At least now that most of our population has begun to funnel itself out (this isn’t too big of a “spring break” hot spot where we are) and Zoe has calmed herself down a lot so our walks are becoming much more enjoyable. Thought of her keeps me going with one project I will not let another deadline slip through my fingers in 2014, and that is getting the “Zoe is Life” wrapping paper ready to sell for next major holiday season. I unpacked the box which had the original drawings and just need to edit them to send to the printer. I was going to use a place up in the Carolinas, but there are a few local places that apparently do wrapping paper I would love to check out first.
Speaking of places to check out, when I was showing my future Sister-in-Law Samantha around 3rd Street South in Old Naples last week we finally made it into that store Alan and I always wanted to check out… Vintage Charm! I love the place, loved the lady I met there and loved everything about it. I am having a blonde-under-stress-moment and am blanking on her name but I had gotten sick that day we met and I was unable to come back to the store when I thought I would!
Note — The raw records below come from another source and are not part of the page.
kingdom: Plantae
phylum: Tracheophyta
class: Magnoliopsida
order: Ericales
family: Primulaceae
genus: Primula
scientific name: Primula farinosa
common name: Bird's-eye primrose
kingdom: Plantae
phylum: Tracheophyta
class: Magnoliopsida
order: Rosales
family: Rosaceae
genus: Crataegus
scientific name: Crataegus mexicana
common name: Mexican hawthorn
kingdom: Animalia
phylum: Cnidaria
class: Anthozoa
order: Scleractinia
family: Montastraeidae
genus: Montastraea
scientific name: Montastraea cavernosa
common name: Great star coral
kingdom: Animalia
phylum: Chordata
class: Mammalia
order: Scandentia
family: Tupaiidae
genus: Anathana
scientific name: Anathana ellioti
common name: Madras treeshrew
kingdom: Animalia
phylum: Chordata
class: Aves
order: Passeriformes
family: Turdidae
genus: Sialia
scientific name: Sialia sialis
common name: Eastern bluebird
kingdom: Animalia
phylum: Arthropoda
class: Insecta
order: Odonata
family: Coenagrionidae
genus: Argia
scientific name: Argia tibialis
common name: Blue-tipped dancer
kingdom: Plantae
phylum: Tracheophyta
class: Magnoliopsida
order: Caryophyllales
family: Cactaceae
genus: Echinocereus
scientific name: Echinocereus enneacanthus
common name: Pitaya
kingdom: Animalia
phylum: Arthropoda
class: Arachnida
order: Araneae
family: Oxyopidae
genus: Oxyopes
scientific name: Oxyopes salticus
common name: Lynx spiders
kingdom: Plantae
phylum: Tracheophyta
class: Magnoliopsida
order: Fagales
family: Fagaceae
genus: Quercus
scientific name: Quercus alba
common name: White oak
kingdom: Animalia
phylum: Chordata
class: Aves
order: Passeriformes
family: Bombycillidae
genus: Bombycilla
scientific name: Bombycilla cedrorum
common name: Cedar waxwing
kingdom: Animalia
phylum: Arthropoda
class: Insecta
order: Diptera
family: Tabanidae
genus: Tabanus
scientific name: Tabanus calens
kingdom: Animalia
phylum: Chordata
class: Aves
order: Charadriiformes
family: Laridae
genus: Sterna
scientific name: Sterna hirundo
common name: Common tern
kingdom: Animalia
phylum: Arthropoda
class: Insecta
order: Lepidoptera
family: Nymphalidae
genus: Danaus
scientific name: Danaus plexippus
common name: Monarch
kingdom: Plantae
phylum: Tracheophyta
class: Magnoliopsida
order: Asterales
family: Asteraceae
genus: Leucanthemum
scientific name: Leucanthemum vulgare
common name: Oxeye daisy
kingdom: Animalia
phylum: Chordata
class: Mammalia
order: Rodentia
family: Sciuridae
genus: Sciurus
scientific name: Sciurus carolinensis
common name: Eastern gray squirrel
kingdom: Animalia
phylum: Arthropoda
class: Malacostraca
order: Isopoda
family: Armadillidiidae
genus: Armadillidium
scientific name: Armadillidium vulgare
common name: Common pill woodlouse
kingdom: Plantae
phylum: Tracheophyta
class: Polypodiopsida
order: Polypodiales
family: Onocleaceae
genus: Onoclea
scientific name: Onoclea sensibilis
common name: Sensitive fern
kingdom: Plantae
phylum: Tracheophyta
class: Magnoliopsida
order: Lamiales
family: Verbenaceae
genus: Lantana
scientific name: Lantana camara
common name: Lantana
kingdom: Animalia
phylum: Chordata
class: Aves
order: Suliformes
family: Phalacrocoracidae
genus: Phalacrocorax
If this somehow finds its way to her, my sincerest apologies and I am still dreaming of that wedding dress so I think I’ll have to figure out a time in all this chaos I can come back in before it is gone! That is definitely going to be a major source of wedding things for us down here and I can’t wait!
Yes, that does mean we have finally settled on a date now that (hopefully) everyone’s need for major surgeries one right after another have died down. We’re paying down medical, educational, car, and moving bills while trying to save for our new home, so our original plan for a Columbus Day Weekend on Vanderbilt Beach Wedding at our favorite spot there probably is not going to be a reality after all… but considering we have officially chosen π Day (3.14.15), confirmed with a handshake and a high-five, to celebrate this special day you know this is going to be an adventure waiting to happen!
Now, coolness of π day aside… should we be worried about the whole “Ides of March” thing affecting the honeymoon or no? Avoid Rome, maybe?